Peking University’s main campus is on lockdown for a single case as angry Guangzhou residents defy forced quarantines.
Peking University’s main campus in Beijing has been locked down, amid a worsening COVID-19 outbreak in cities across China, which has forced millions into quarantine and heightened frustrations as that the government is pursuing its zero COVID strategy.
University students and staff were told on Wednesday they would not be allowed to leave unless absolutely necessary and classes were moved online to a campus until Friday, according to a notice of the University. This decision follows the discovery of a single case of COVID-19.
Beijing has reported more than 350 new virus cases in the past 24-hour period, a small fraction of its 21 million population but enough to trigger localized lockdowns and quarantines. Nationwide, there have been more than 20,000 cases, up from around 8,000 a week ago and the most since April.
Authorities have moved away from citywide shutdowns and eased some restrictions — including on testing and travel — as they try to minimize the effect of their zero-COVID policy on people’s lives and the economy.
The latest round of lockdown has already turned frustration into anger with protests erupting in a district of the southern city of Guangzhou on Monday night.
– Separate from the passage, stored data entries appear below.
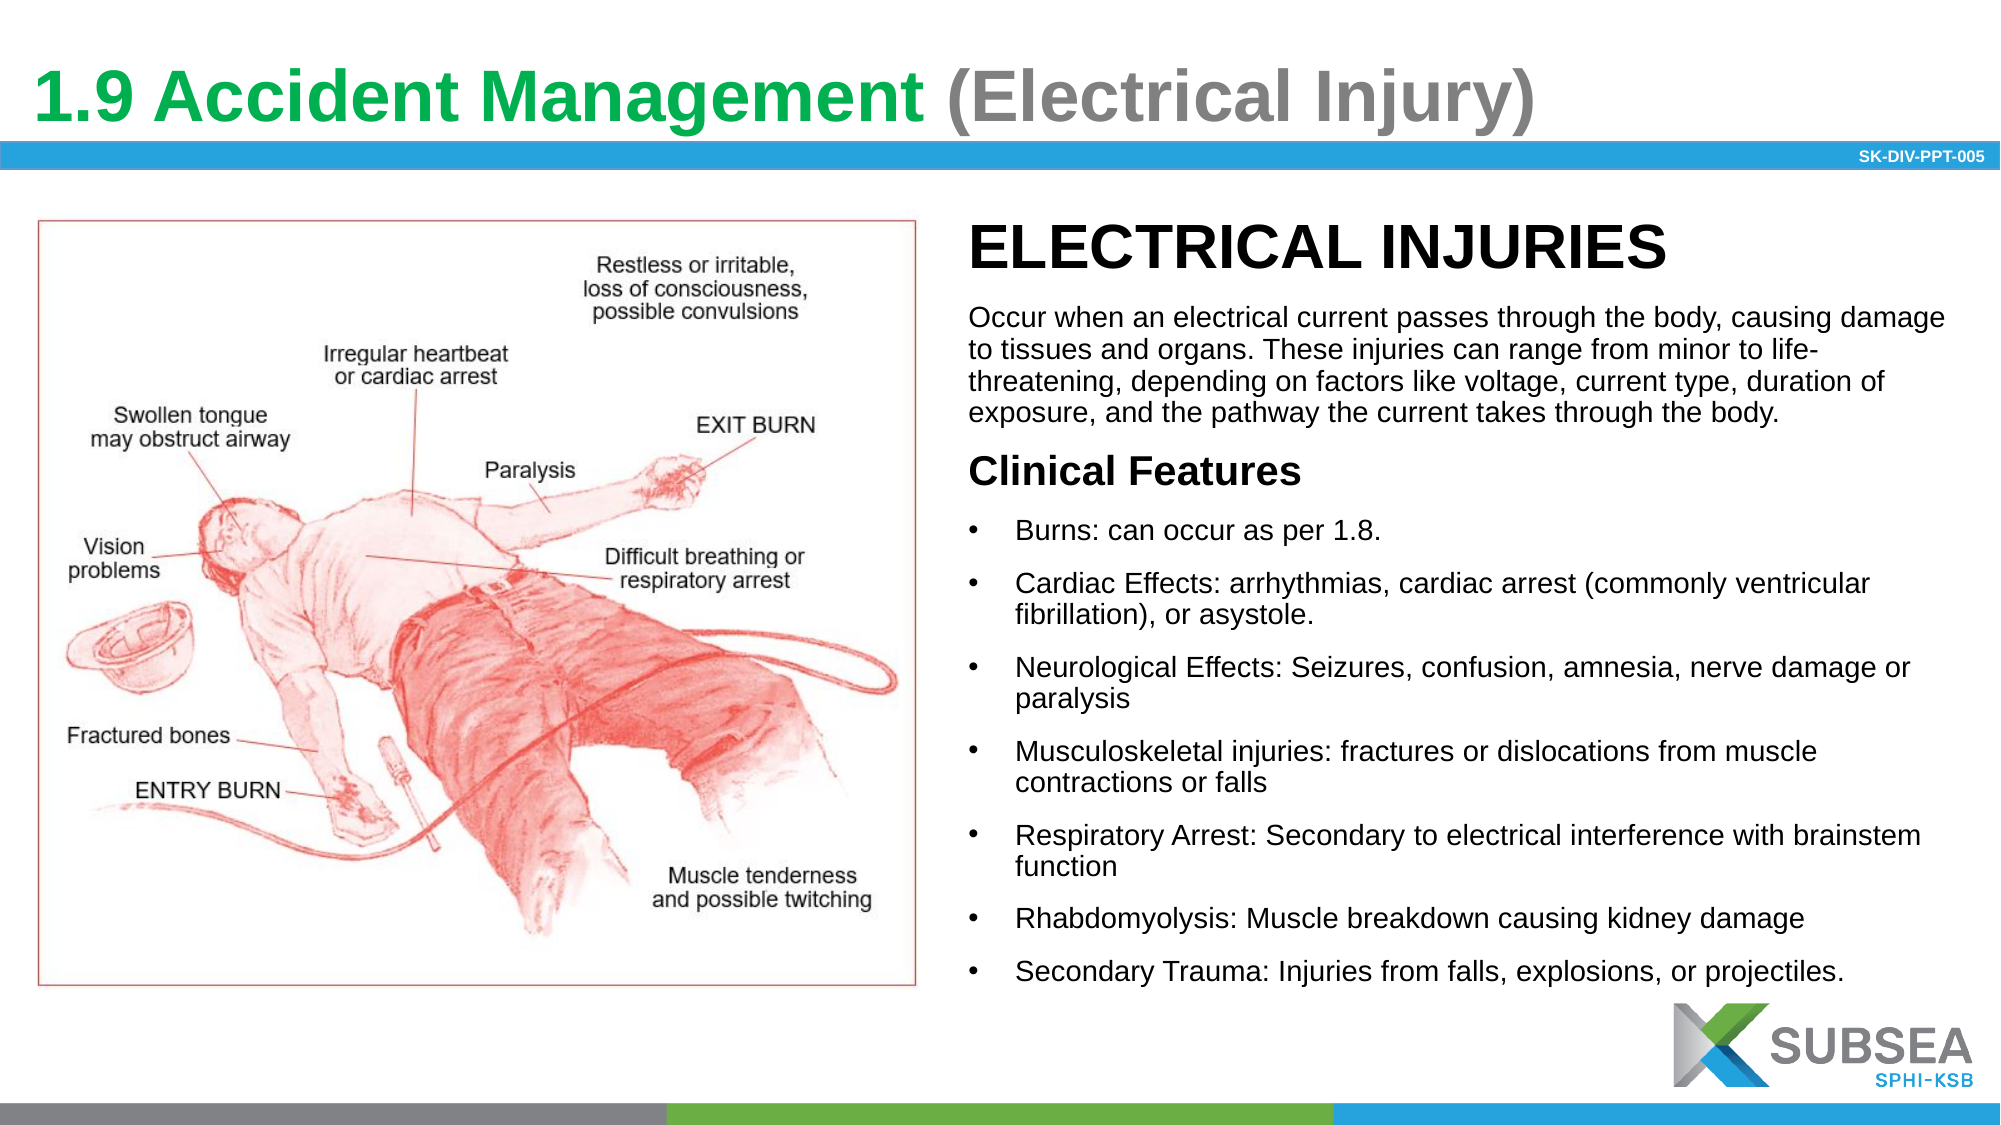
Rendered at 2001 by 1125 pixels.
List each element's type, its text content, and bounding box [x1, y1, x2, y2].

text_box 1.9 Accident Management (Electrical Injury) [18, 40, 2000, 144]
picture [18, 209, 935, 1007]
list ELECTRICAL INJURIES Occur when an electrical current passes through the body, causing damage to tissues and organs. These injuries can range from minor to life-threatening, depending on factors like voltage, current type, duration of exposure, and the pathway the current takes through the body. Clinical Features Burns: can occur as per 1.8. Cardiac Effects: arrhythmias, cardiac arrest (commonly ventricular fibrillation), or asystole. Neurological Effects: Seizures, confusion, amnesia, nerve damage or paralysis Musculoskeletal injuries: fractures or dislocations from muscle contractions or falls Respiratory Arrest: Secondary to electrical interference with brainstem function Rhabdomyolysis: Muscle breakdown causing kidney damage Secondary Trauma: Injuries from falls, explosions, or projectiles. [953, 206, 1966, 1007]
picture [0, 987, 2000, 1125]
text_box SK-DIV-PPT-005 [0, 141, 2000, 170]
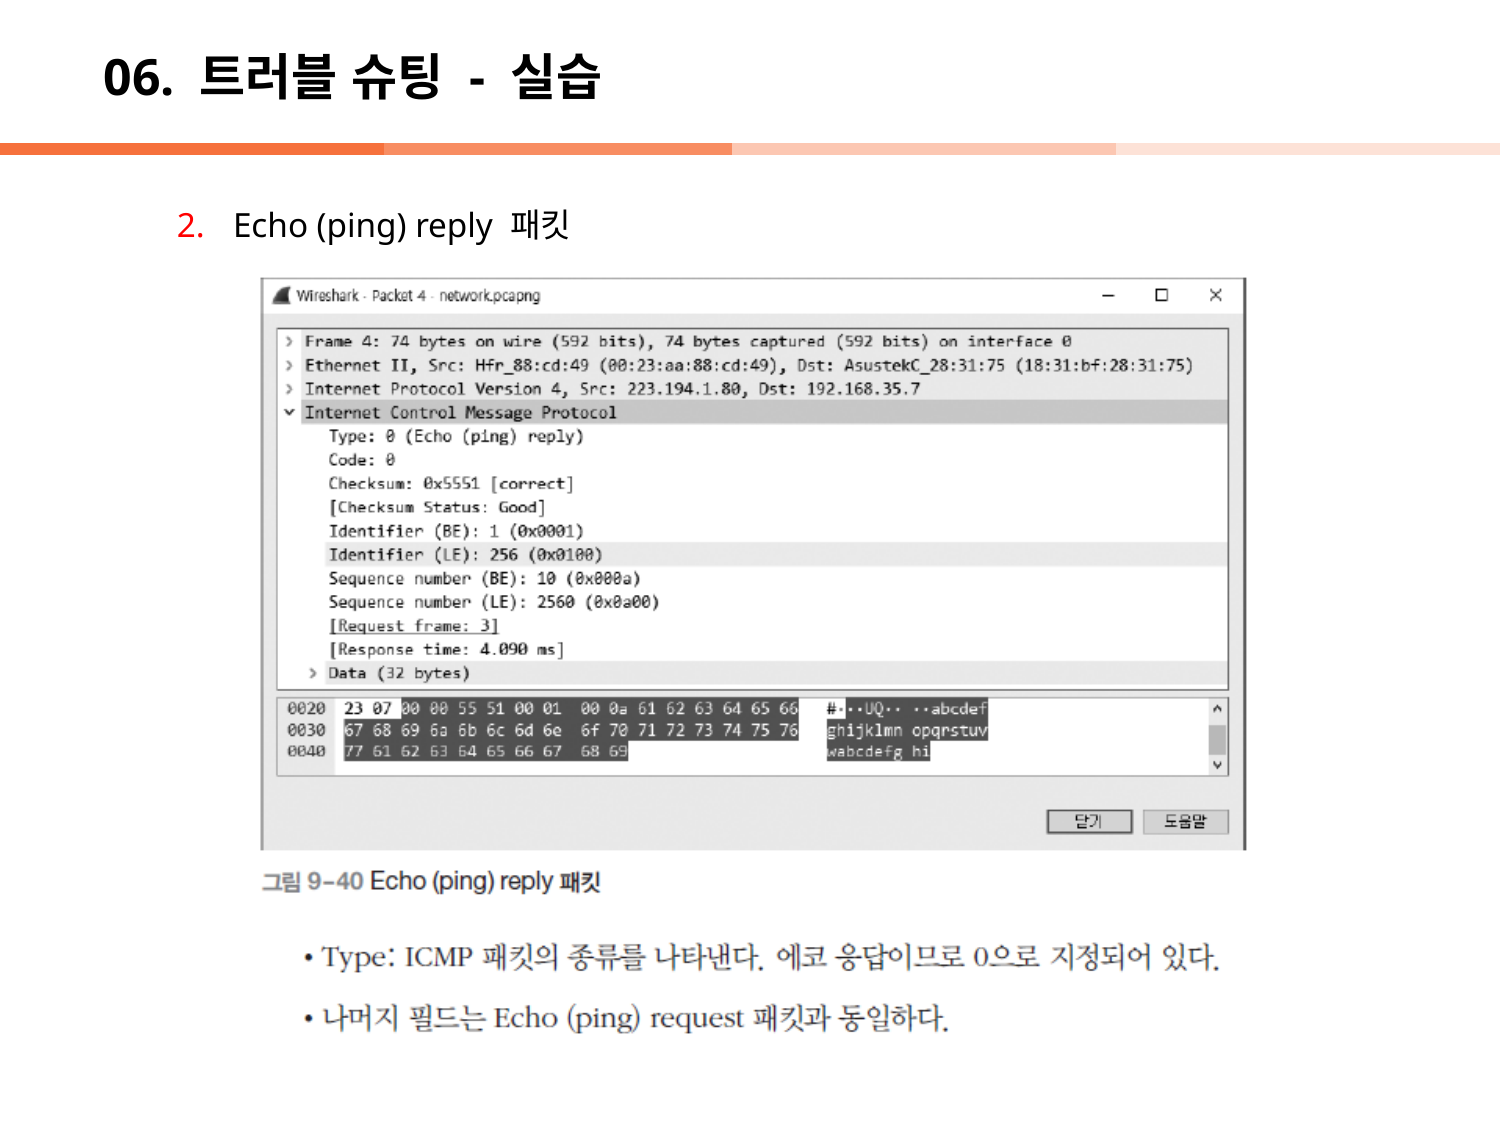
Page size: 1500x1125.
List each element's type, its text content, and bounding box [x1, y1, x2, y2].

picture [242, 266, 1256, 1054]
list Echo (ping) reply 패킷 [88, 196, 1436, 1083]
title 06. 트러블 슈팅 - 실습 [88, 30, 1330, 121]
Videos posted online showed crowds in the city’s Haizhu district, which is home to many people working in the textile industry lowering COVID-19 barriers and flooding the streets. Some could be seen protesting white workers dressed in hazmat suits who typically oversee mass quarantines.
— 谢万军 Wanjun Xie (@wanjunxie) November 16, 2022
[Translation: In Haizhu, Guangdong, after a large-scale riot, the authorities announced the lifting of the lockdown. Resistance is the only way to survive. Kneeling is the way to death!]
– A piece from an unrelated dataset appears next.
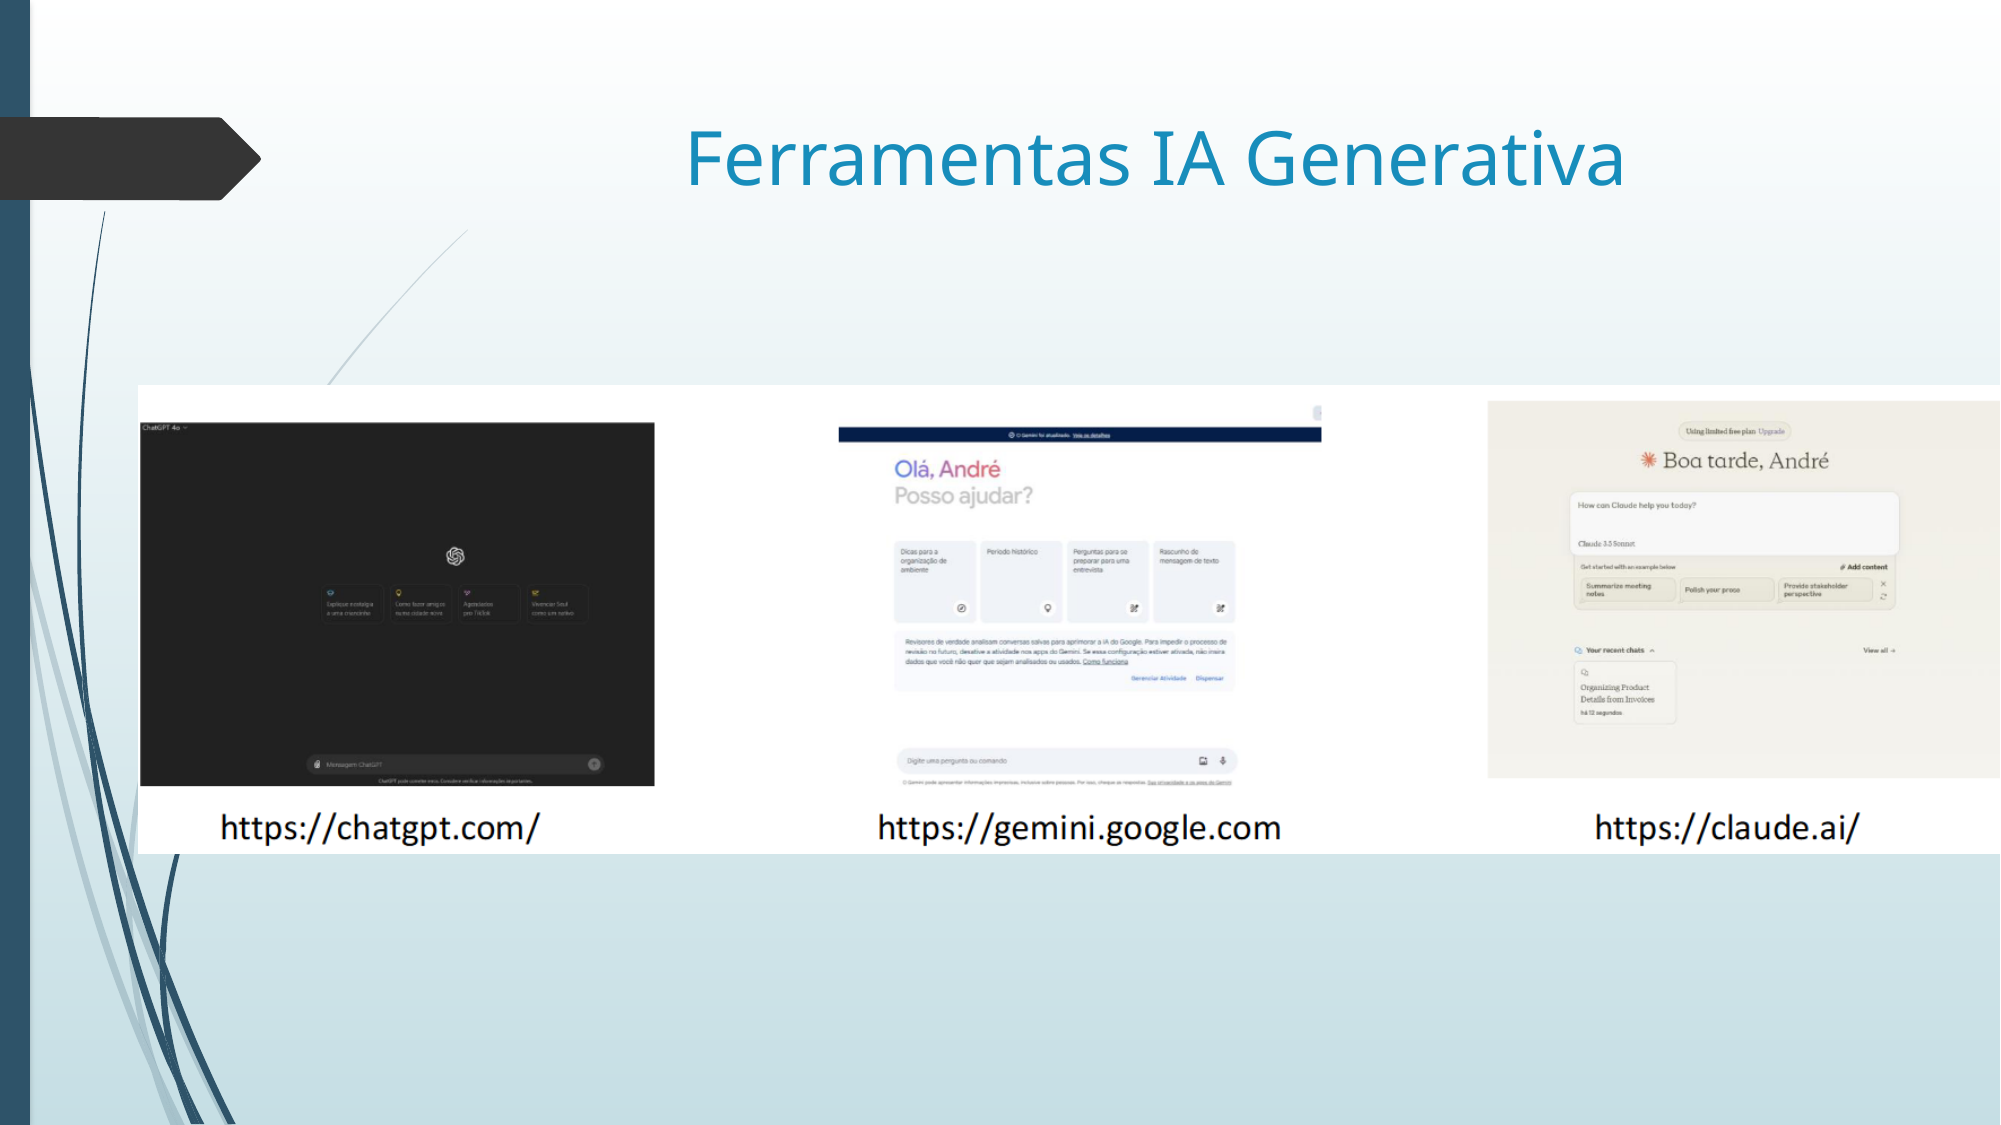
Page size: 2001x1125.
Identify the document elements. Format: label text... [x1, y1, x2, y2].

picture [138, 384, 2000, 855]
title Ferramentas IA Generativa [425, 102, 1888, 313]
Of China’s latest outbreaks, Guangzhou’s is the biggest, with new daily cases topping 5,000 for the first time and growing concern over widening localized lockdowns.
Twitter is blocked in China, and several hashtags related to the topic of “riots” in the region were removed from Weibo, similar to Twitter in China, on Tuesday morning.
Neither the Guangzhou city government nor the Guangdong provincial police responded to requests for comment from Reuters news agency.
“It was quite tense last night. Everyone made sure their doors were locked,” said a Guangzhou resident who uses the name Chet and lives about a kilometer (0.6 mile) from the where the demonstration took place.
He told Reuters that local chat groups and social media feeds were inundated with videos and photos from the episode.
“When it happened so close to me, I found it really upsetting. I couldn’t sleep last night after watching this footage,” said Chet, whose residential compound has been closed for around 20 days. .
Major cities including Chongqing and Zhengzhou have also been caught up in the outbreak, nearly three years after the pandemic began in the central city of Wuhan.
Last week, China announced that the tests would be more targeted, rather than the current mass PCR tests, and indicated that some strict COVID policies would be relaxed, raising hopes of an end to zero-COVID.
President Xi Jinping has argued that this approach saves lives, especially for the elderly who have not yet been vaccinated.
Officials in Guangzhou, home to nearly 19 million people, said they were planning more makeshift hospitals on top of the six that have already been built for those with the virus but not showing symptoms.
In Shanghai, which reported a relatively low number of cases, apartment buildings were still sealed off and the Shanghai Disney Resort has been closed since Oct. 31 after a visitor tested positive.
In the northwest region of Xinjiang, the city of Ghulja is finally returning to normal life and work, as local authorities lifted a harsh three-month lockdown plagued by food shortages.